Dans la nuit de la troisième journée, nous aspirâmes à pleins poumons les émanations salées de l'océan. Nous entrions dans la baie de Charlestown, Caroline du Sud. Là devaient commencer pour nous de nouvelles angoisses. A qui s'adresser pour prendre ce bâtiment français qui était eu partance? Nous résolûmes une dernière fois de risquer le tout pour le tout, et convînmes de nous donner la mort réciproquement si nous avions à tomber entre les mains de ces infâmes bourreaux qui s'appelaient des planteurs, possesseurs d'esclaves.

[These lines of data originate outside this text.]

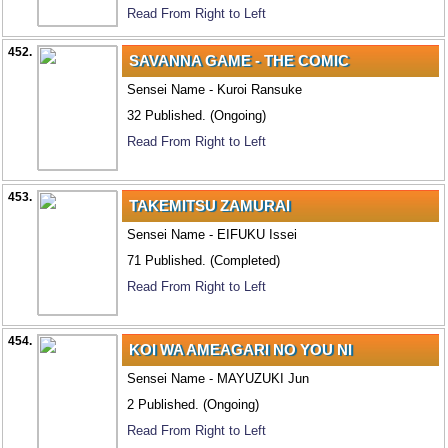
Read From Right to Left
452.
SAVANNA GAME - THE COMIC
Sensei Name - Kuroi Ransuke
32 Published. (Ongoing)
Read From Right to Left
453.
TAKEMITSU ZAMURAI
Sensei Name - EIFUKU Issei
71 Published. (Completed)
Read From Right to Left
454.
KOI WA AMEAGARI NO YOU NI
Sensei Name - MAYUZUKI Jun
2 Published. (Ongoing)
Read From Right to Left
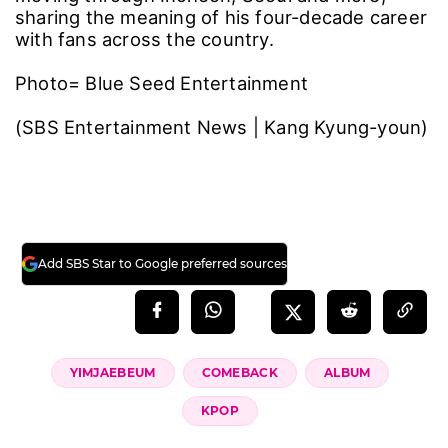
sharing the meaning of his four-decade career
with fans across the country.
Photo= Blue Seed Entertainment
(SBS Entertainment News | Kang Kyung-youn)
Add SBS Star to Google preferred sources
YIMJAEBEUM
COMEBACK
ALBUM
KPOP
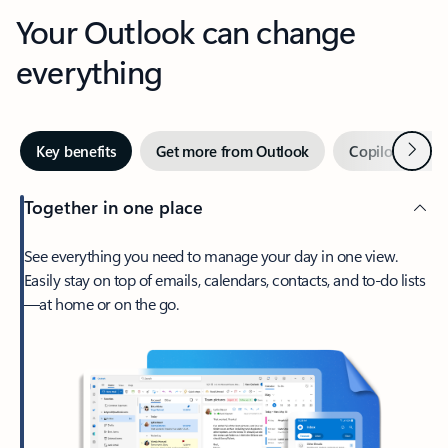
Your Outlook can change
everything
Next
Key benefits
Get more from Outlook
Copilot in Out
Together in one place
See everything you need to manage your day in one view.
Easily stay on top of emails, calendars, contacts, and to-do lists
—at home or on the go.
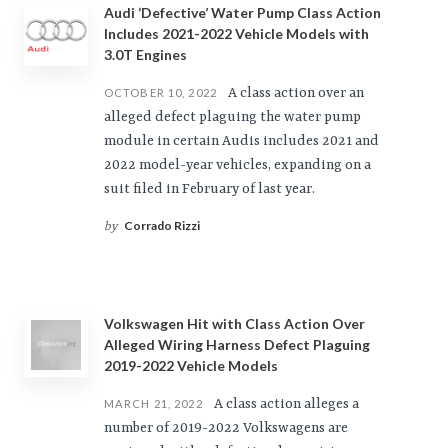
Audi ‘Defective’ Water Pump Class Action
Includes 2021-2022 Vehicle Models with
3.0T Engines
A class action over an
OCTOBER 10, 2022
alleged defect plaguing the water pump
module in certain Audis includes 2021 and
2022 model-year vehicles, expanding on a
suit filed in February of last year.
Corrado Rizzi
by
Volkswagen Hit with Class Action Over
Alleged Wiring Harness Defect Plaguing
2019-2022 Vehicle Models
A class action alleges a
MARCH 21, 2022
number of 2019-2022 Volkswagens are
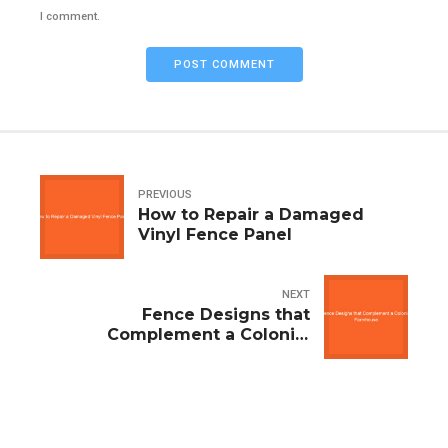
I comment.
POST COMMENT
PREVIOUS
How to Repair a Damaged
Vinyl Fence Panel
NEXT
Fence Designs that
Complement a Colonial
Farmhouse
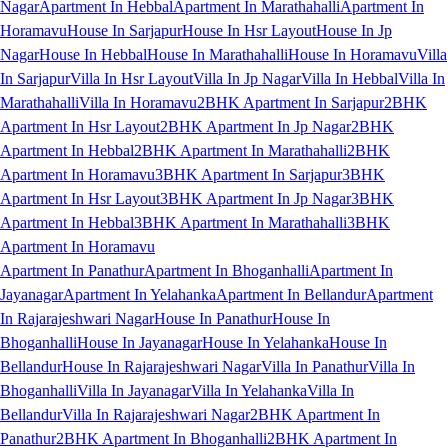
Nagar
Apartment In Hebbal
Apartment In Marathahalli
Apartment In
Horamavu
House In Sarjapur
House In Hsr Layout
House In Jp
Nagar
House In Hebbal
House In Marathahalli
House In Horamavu
Villa
In Sarjapur
Villa In Hsr Layout
Villa In Jp Nagar
Villa In Hebbal
Villa In
Marathahalli
Villa In Horamavu
2BHK Apartment In Sarjapur
2BHK
Apartment In Hsr Layout
2BHK Apartment In Jp Nagar
2BHK
Apartment In Hebbal
2BHK Apartment In Marathahalli
2BHK
Apartment In Horamavu
3BHK Apartment In Sarjapur
3BHK
Apartment In Hsr Layout
3BHK Apartment In Jp Nagar
3BHK
Apartment In Hebbal
3BHK Apartment In Marathahalli
3BHK
Apartment In Horamavu
Apartment In Panathur
Apartment In Bhoganhalli
Apartment In
Jayanagar
Apartment In Yelahanka
Apartment In Bellandur
Apartment
In Rajarajeshwari Nagar
House In Panathur
House In
Bhoganhalli
House In Jayanagar
House In Yelahanka
House In
Bellandur
House In Rajarajeshwari Nagar
Villa In Panathur
Villa In
Bhoganhalli
Villa In Jayanagar
Villa In Yelahanka
Villa In
Bellandur
Villa In Rajarajeshwari Nagar
2BHK Apartment In
Panathur
2BHK Apartment In Bhoganhalli
2BHK Apartment In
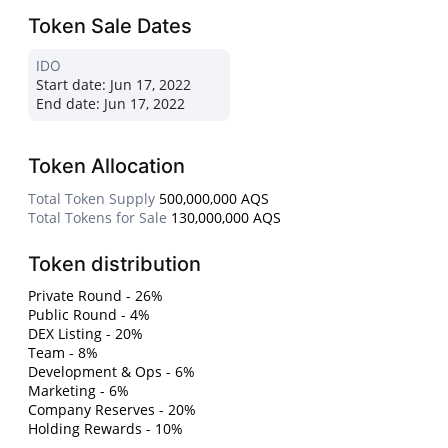
Token Sale Dates
IDO
Start date:
Jun 17, 2022
End date:
Jun 17, 2022
Token Allocation
Total Token Supply
500,000,000 AQS
Total Tokens for Sale
130,000,000 AQS
Token distribution
Private Round - 26%
Public Round - 4%
DEX Listing - 20%
Team - 8%
Development & Ops - 6%
Marketing - 6%
Company Reserves - 20%
Holding Rewards - 10%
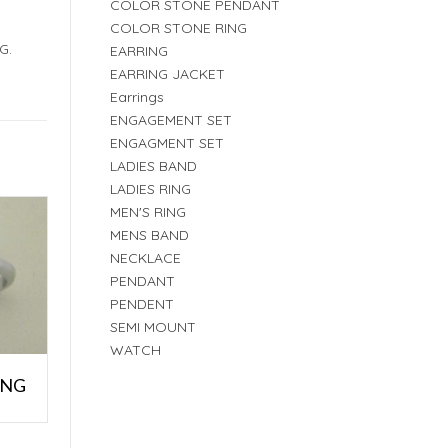
COLOR STONE PENDANT
COLOR STONE RING
G.
EARRING
EARRING JACKET
Earrings
ENGAGEMENT SET
ENGAGMENT SET
LADIES BAND
LADIES RING
MEN'S RING
MENS BAND
NECKLACE
PENDANT
PENDENT
SEMI MOUNT
WATCH
ING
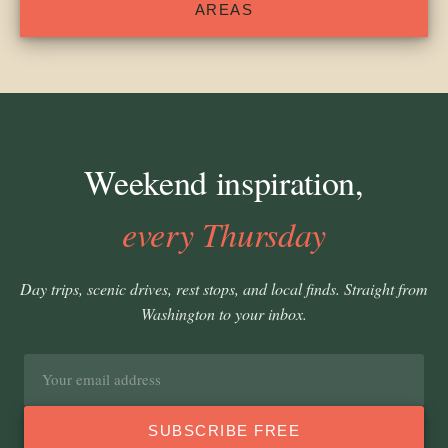
AREAS
Weekend inspiration,
every Thursday
Day trips, scenic drives, rest stops, and local finds. Straight from
Washington to your inbox.
Email
address
SUBSCRIBE FREE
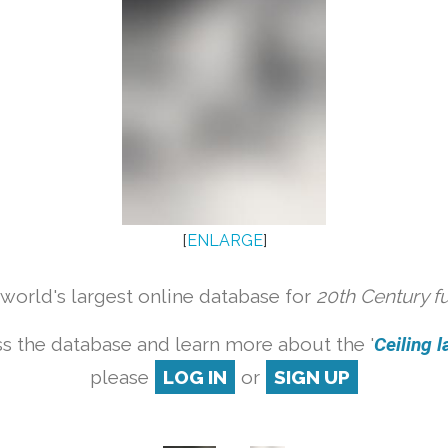
[
ENLARGE
]
orld's largest online database for
20th Century f
s the database and learn more about the '
Ceiling l
please
LOG IN
or
SIGN UP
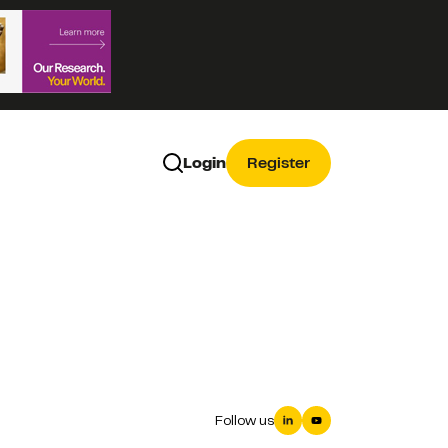
Login
Register
Follow us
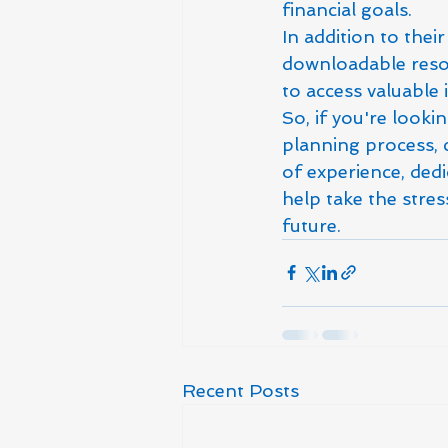
financial goals.

In addition to thei
downloadable resou
to access valuable 
So, if you're looki
planning process, 
of experience, dedi
help take the stre
future.
Recent Posts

Nous débarquâmes silencieusement dans un endroit écarté et prîmes une rue obscure. Nous errâmes longtemps dans cette rue bordée de tabagies de toute espèce, lorsqu'enfin, quelques accents français mêlés de jurons énergiques vinrent frapper mon oreille.

Immédiatement, je donnai mes instructions au nègre, lui enjoignant de ne pas dire un seul mot, et de paraître dans un état complet d'ébriété. Nous entrâmes dans cette tabagie, nous heurtant l'un sur l'autre et d'une voix enrouée: "Moricaud disais-je, nous prenons une bordée; gare à nous! l'ancre n'est pas fixée dans les ports des Frères de la Côte."

Ici est le temps de le dire, les habillements que notre bienfaitrice nous avait fournis pour notre déguisement consistaient en chemise de toile, chapeau goudronné, vareuse de matelot.

Oh! noble fille! sois à jamais bénie dans les tiens et tout ce que tu as de plus cher pour cette prévoyante attention......

La salle dans laquelle nous entrâmes avait une atmosphère chargée de nuages épais de fumée de tabac. On y sentait une odeur de grog insupportable.